Task objective => Return the lines of the data below without any changes, from the line with "catalogue / barcode: US 3403237" up to and including the line with "collector number: 853".
-------- Records for this exercise
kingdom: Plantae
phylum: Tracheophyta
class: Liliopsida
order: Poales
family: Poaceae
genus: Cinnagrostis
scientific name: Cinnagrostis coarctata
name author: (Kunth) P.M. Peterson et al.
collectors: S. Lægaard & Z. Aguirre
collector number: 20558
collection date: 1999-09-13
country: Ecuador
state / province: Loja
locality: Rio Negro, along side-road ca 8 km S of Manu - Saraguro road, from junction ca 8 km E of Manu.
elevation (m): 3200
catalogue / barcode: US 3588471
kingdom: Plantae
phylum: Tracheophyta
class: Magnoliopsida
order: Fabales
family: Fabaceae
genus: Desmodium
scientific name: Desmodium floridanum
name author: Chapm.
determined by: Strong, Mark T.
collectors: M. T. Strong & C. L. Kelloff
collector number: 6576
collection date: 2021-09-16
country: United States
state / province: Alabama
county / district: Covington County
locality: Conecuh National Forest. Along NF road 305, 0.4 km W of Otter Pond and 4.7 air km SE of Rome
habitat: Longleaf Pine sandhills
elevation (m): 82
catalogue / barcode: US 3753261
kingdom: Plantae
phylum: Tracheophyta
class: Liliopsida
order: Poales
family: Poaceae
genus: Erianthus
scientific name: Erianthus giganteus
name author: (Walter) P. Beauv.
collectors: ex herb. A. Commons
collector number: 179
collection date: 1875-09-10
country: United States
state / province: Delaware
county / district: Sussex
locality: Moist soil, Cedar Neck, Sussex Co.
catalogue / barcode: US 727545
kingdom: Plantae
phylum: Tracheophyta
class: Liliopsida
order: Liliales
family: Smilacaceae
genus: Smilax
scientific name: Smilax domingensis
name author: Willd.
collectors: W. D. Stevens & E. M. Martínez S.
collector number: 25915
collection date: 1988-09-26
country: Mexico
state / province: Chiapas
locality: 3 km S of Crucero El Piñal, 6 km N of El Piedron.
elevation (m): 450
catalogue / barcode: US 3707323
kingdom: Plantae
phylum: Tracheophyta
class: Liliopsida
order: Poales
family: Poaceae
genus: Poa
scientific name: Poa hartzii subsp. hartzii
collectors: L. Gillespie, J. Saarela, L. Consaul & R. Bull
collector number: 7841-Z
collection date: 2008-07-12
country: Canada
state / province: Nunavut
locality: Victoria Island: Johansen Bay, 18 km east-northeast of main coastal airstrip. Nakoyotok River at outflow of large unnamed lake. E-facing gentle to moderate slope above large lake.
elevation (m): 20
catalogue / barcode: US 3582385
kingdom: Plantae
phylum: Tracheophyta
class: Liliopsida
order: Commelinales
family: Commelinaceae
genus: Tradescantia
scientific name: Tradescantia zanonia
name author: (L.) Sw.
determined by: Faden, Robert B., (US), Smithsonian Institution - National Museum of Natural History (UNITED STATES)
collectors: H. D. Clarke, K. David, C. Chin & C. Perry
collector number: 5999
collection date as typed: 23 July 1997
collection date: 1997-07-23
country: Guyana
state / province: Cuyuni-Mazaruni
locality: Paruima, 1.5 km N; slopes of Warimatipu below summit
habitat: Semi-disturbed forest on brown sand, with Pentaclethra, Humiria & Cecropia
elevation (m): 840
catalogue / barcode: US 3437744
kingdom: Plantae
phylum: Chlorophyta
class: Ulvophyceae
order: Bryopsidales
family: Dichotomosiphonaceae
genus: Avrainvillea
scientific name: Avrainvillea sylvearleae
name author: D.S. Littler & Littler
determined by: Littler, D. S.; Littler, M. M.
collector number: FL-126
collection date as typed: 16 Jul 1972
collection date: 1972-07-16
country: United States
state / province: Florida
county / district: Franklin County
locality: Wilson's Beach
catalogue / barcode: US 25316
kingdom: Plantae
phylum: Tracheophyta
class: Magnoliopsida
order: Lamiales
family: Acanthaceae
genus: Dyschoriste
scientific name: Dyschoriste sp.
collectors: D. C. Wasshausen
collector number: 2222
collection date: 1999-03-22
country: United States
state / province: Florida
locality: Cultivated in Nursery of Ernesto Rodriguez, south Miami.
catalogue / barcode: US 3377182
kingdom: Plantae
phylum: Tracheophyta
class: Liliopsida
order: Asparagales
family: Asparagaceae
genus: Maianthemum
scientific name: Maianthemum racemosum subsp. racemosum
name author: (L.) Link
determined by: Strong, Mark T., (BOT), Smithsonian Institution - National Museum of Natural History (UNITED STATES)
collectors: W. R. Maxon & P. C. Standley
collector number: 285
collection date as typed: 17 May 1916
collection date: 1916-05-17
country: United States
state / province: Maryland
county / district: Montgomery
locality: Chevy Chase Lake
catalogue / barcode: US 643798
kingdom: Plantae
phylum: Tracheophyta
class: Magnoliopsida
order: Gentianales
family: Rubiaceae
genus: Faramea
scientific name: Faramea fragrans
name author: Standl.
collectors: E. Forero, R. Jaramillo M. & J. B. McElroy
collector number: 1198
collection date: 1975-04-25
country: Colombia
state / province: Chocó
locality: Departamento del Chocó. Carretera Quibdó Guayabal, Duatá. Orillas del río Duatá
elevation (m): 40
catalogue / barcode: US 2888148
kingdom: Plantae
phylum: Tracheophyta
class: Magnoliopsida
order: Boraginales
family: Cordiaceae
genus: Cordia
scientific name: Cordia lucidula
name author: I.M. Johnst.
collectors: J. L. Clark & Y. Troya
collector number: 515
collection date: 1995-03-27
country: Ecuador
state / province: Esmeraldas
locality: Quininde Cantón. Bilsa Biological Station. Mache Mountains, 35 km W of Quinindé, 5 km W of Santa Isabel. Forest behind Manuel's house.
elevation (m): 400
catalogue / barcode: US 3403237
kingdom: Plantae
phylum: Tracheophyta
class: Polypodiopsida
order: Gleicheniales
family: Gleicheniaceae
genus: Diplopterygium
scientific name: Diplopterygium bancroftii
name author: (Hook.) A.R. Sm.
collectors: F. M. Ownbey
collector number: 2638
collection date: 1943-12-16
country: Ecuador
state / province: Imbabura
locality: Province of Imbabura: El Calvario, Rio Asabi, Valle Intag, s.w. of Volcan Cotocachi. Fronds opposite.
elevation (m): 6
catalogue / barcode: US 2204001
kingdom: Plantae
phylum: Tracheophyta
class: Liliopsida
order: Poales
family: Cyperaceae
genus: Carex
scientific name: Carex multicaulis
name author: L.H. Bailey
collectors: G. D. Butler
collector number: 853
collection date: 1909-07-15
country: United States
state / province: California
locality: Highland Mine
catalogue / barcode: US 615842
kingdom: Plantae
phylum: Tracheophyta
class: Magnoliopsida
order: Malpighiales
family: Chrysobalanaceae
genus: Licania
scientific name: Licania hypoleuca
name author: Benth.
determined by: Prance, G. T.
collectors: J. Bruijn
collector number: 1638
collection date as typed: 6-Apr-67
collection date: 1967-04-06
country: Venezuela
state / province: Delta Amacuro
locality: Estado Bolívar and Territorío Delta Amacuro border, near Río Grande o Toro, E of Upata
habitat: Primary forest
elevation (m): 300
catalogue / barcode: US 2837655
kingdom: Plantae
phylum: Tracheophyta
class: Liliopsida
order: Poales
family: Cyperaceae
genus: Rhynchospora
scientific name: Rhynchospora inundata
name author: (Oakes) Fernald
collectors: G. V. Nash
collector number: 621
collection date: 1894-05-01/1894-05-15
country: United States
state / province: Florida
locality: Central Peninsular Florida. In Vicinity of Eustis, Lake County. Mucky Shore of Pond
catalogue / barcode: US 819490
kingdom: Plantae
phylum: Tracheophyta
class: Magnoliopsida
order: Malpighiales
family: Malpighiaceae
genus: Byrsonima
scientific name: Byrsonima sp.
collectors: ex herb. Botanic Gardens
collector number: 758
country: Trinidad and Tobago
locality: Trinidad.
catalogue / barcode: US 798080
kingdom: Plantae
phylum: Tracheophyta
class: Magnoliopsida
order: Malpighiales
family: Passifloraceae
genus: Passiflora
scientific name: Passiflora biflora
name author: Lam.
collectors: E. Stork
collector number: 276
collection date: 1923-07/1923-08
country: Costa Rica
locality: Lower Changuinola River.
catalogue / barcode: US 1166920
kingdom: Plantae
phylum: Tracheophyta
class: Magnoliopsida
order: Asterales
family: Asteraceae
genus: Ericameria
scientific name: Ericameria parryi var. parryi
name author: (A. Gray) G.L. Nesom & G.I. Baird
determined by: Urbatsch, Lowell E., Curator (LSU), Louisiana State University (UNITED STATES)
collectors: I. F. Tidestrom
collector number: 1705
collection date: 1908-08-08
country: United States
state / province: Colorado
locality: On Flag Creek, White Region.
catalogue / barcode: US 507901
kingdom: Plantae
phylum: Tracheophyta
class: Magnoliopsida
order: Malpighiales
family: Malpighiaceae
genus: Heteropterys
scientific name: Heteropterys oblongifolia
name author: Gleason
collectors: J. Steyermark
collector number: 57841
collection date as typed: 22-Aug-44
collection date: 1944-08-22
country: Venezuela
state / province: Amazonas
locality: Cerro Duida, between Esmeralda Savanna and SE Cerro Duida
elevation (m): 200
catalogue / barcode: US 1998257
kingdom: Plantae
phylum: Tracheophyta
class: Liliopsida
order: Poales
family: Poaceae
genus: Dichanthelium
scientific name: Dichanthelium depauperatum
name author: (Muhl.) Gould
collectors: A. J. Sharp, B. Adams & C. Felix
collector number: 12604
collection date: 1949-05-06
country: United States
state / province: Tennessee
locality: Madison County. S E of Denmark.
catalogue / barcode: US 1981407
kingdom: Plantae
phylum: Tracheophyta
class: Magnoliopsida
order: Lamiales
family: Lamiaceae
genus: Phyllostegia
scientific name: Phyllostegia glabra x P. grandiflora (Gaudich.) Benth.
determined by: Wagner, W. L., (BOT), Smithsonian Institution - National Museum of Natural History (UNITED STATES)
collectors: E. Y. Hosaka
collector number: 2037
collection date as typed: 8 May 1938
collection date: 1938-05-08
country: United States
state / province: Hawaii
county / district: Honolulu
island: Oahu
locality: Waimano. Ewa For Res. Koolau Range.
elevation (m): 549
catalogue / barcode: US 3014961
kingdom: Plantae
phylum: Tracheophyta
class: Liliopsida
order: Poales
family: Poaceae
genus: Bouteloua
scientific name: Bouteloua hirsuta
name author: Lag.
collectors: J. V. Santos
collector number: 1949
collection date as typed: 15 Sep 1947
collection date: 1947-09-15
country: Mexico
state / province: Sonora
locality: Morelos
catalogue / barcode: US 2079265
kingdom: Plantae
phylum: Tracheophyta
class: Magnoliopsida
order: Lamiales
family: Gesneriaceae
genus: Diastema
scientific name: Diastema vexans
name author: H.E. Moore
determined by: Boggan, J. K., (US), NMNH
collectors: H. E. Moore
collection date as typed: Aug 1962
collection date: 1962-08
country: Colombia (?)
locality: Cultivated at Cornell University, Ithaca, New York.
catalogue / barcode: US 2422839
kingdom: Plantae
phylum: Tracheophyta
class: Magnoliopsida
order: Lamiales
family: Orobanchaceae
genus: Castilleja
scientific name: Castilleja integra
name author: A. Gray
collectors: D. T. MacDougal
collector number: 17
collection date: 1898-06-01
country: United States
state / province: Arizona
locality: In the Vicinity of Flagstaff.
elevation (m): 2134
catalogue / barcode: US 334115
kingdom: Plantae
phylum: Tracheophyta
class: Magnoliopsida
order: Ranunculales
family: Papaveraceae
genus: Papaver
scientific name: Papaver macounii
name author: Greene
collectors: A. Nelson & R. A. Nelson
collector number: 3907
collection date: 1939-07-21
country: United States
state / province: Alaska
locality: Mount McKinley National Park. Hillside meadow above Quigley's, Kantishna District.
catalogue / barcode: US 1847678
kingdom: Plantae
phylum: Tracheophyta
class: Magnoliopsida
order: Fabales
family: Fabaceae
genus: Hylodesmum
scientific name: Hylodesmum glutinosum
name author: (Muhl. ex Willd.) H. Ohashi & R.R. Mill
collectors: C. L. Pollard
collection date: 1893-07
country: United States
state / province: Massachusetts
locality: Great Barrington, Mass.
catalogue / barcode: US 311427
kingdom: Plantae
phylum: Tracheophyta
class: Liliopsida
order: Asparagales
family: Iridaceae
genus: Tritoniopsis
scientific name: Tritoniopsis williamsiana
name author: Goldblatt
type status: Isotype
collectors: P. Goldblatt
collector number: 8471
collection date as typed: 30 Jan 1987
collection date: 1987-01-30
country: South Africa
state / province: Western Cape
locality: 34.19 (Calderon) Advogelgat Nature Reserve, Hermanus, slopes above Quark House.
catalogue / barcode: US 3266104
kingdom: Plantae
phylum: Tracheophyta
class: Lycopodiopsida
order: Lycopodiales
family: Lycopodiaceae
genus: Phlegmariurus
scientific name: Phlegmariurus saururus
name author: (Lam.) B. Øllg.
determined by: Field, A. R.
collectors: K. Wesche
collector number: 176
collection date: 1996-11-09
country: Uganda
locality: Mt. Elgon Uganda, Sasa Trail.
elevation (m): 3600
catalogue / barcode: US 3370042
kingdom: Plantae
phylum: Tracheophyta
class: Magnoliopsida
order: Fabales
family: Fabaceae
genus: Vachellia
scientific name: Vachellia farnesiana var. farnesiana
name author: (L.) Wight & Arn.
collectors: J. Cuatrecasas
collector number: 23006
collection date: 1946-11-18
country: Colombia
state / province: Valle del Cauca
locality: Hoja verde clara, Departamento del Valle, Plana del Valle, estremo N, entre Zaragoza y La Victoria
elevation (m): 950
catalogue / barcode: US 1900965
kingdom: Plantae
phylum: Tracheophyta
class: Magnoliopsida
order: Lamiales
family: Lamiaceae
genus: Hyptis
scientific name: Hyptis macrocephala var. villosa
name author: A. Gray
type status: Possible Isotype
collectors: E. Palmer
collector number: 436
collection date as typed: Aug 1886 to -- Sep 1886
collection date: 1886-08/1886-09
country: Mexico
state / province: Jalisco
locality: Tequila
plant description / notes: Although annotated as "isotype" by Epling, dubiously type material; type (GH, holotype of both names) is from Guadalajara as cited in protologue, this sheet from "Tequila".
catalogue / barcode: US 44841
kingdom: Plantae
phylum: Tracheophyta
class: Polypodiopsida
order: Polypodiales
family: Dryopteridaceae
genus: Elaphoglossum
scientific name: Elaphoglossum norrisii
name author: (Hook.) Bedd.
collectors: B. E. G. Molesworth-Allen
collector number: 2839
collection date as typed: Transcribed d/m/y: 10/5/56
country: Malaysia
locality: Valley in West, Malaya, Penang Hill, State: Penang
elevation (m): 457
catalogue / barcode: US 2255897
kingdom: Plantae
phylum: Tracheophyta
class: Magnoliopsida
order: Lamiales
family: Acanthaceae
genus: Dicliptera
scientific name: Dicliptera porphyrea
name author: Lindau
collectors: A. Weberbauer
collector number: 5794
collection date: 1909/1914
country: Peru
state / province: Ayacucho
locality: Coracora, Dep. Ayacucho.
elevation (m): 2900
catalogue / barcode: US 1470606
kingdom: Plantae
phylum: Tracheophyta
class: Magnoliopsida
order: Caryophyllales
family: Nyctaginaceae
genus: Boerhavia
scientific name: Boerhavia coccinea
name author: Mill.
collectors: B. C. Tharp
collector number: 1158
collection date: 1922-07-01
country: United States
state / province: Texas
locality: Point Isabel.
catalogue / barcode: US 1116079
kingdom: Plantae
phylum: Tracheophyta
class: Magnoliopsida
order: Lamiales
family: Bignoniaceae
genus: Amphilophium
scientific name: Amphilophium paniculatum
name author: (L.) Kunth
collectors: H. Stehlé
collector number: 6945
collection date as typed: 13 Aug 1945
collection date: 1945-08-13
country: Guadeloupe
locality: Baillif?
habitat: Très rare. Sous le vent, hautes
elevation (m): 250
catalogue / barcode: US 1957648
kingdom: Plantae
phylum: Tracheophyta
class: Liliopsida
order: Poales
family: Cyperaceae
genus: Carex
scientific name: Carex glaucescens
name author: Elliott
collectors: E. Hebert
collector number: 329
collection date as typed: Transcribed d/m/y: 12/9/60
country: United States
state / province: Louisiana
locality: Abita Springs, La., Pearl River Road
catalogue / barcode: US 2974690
----------------
Solution for this problem =>
catalogue / barcode: US 3403237
kingdom: Plantae
phylum: Tracheophyta
class: Polypodiopsida
order: Gleicheniales
family: Gleicheniaceae
genus: Diplopterygium
scientific name: Diplopterygium bancroftii
name author: (Hook.) A.R. Sm.
collectors: F. M. Ownbey
collector number: 2638
collection date: 1943-12-16
country: Ecuador
state / province: Imbabura
locality: Province of Imbabura: El Calvario, Rio Asabi, Valle Intag, s.w. of Volcan Cotocachi. Fronds opposite.
elevation (m): 6
catalogue / barcode: US 2204001
kingdom: Plantae
phylum: Tracheophyta
class: Liliopsida
order: Poales
family: Cyperaceae
genus: Carex
scientific name: Carex multicaulis
name author: L.H. Bailey
collectors: G. D. Butler
collector number: 853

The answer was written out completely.